Initially I had trouble pegging Ronnie's role in Little Children, and I am still not sure that I fully understand it. Sure he plays a role in Brad's rebellion against his domineering wife, and certainly he represents jeopardy to the children that can only help being Sarah and Brad closer together in a protective circle.
But what stuck with me as I pondered the film last night and this morning was Ronnie's mother, who accepts that her son is guilty of the crime of exposing himself to young children, but still stands by him in the stolid belief that his crime was the past:"but we can always choose the future." I am paraphrasing, to be sure, but this is the essence of her eternal optimism for her son's potential to get a girlfriend, build a relationship, and "be good."
We Can Always Choose the Future
And that is a key reason for Ronnie's role in the film, it seems to me. He shows us that we truly can't always choose the future. He is a pedophile, pure and simple, and his only escape is horrifying and entirely lacks satisfaction for the audience despite its poetic appropriateness. We feel sorry for him, for god's sake....
And this perhaps is also the essence of the situation Sarah and Brad find themselves in. Dissatisfied with wholly-enviable lives of comfort and limitless potential, they feel trapped in roles they are not sure that they want to play, and, like many adulterers before them, find escape and new hope in each others' arms literally - and in the dream of running away and starting over figuratively. Bat can Sarah and Brad choose their futures?
Little Children left me in awe, pure and simple. WATCH THIS FILM.
Revolutionary Road (2008, Sam Mendes) (Home) The other film that I encountered on my journey through Kate Winslet's career was Revolutionary Road, which reunites her with Leo DiCaprio in a role that is surprisingly similar to that she plays in Little Children.
April (Winslet) and Frank (DiCaprio) met and fell in love with each other and with the idea they are dramatic outliers in the cookie-cutter landscape of 1950s, suburban America. They fell in love with the idea they were somehow better than the average Joes living in little pink houses all over post-war USA, commuting to drab jobs in corporate America, and raising the next generation to play the same role ad infinitum.
Except that they live in a large, sprawling, white picket-fenced "little pink house" in the suburbs, Frank commutes every day to a drab job that he hates, and April stays home to raise the next generation of kids that we can only assume are destined to the same fate. And it makes them feel like failures who have compromised their dreams in trade for a wooden nickel. And this makes them bitter, which makes them lash out at each other, and makes them miserable.

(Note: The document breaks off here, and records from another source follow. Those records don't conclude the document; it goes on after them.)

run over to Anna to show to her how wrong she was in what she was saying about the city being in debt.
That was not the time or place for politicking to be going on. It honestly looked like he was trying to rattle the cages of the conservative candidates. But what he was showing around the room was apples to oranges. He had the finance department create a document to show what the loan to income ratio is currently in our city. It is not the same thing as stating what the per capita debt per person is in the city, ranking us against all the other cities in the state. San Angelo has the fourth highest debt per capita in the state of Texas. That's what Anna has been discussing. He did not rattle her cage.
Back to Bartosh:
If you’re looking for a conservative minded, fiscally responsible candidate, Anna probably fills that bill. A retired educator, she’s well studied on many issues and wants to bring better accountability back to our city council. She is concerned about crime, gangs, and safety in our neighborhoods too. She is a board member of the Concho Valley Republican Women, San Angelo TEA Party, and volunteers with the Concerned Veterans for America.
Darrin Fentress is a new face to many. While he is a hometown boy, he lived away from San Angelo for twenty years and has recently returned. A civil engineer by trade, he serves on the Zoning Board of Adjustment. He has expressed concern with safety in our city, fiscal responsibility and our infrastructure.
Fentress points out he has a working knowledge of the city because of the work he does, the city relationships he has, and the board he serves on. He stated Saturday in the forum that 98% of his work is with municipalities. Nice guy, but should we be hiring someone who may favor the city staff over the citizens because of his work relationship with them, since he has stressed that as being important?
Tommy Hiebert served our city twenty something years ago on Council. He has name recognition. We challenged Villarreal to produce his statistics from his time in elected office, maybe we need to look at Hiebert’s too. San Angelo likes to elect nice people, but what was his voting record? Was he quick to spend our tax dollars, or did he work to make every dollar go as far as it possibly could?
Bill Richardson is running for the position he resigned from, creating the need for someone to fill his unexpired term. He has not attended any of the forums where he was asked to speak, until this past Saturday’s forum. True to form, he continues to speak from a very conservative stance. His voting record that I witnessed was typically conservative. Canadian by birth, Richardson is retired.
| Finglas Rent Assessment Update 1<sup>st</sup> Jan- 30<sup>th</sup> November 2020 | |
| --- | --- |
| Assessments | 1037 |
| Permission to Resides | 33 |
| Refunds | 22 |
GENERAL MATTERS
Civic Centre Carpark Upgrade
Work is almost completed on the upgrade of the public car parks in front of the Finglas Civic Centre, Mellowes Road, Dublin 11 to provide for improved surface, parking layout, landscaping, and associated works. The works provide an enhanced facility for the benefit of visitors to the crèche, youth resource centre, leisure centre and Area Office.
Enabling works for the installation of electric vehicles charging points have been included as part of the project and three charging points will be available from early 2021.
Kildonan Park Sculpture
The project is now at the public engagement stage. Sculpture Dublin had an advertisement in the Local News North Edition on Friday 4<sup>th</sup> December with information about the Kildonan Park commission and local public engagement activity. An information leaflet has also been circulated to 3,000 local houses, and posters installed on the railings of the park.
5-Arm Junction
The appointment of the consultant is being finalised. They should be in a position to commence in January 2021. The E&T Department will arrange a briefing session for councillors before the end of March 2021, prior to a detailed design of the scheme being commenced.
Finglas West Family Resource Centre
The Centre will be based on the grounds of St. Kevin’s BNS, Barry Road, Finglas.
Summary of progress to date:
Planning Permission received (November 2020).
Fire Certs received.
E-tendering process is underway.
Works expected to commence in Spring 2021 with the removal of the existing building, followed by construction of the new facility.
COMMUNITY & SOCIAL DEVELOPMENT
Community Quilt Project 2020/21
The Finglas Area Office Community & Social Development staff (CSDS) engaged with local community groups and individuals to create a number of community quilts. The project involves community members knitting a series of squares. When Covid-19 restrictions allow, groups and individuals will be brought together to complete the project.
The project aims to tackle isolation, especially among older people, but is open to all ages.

Until they remember the dream that glowed around them when they first met: Frank had been to Paris, and in Paris, he believes, people are really alive. And this dream grows in April, who believes that moving to Paris is their ticket out of mediocrity, out of compromise, and out of misery - she believes that she and Frank can choose their future.
Which would be all well and good if the viewer really cared. If we looked at them and empathized with their "untenable" situation, wished that they could escape the confines of their "smothering" lives.
But we don't. Instead we feel that they are spoiled and selfish, like they feel that the world owes them something that it clearly doesn't. After all, like Sarah and Brad in Little Children, April and Frank made all of the decisions that led them to the comfortable if glamourless lives they now live.
Perhaps if we saw April and Frank being loving parents to the children that occupy the edges of Revolutionary Road like wooden props of convenience we could care. Perhaps if Frank were less flippantly cool and assuredly better than everyone around him. Perhaps if April ever said or did something realistic to try and improve their lives.
But no. Perhaps the one great scene in RR comes when the mentally ill son of a neighbour throws a tantrum and tells them in no uncertain terms how selfish and self-deluded they are. How they have sold out anything real they could have been in support of the illusion that they are somehow princes and princesses merely passing for paupers.
Game, Set, MATCH.
I hadn't realized until I sat down at the keyboard how similar these films are in the scenario that they present. Hell, even Titanic is about two young people feeling trapped in lives they weren't meant for and are struggling to rise above.
In Little Children this milieu plays out as a complex, compelling, physically and emotionally engaging drama. But in Revolutionary Road it ends up under the tires, making Titanic look like an insightful and intelligent accomplishment. Little Children accomplishes a modern work of art, Revolutionary Road wastes good talent.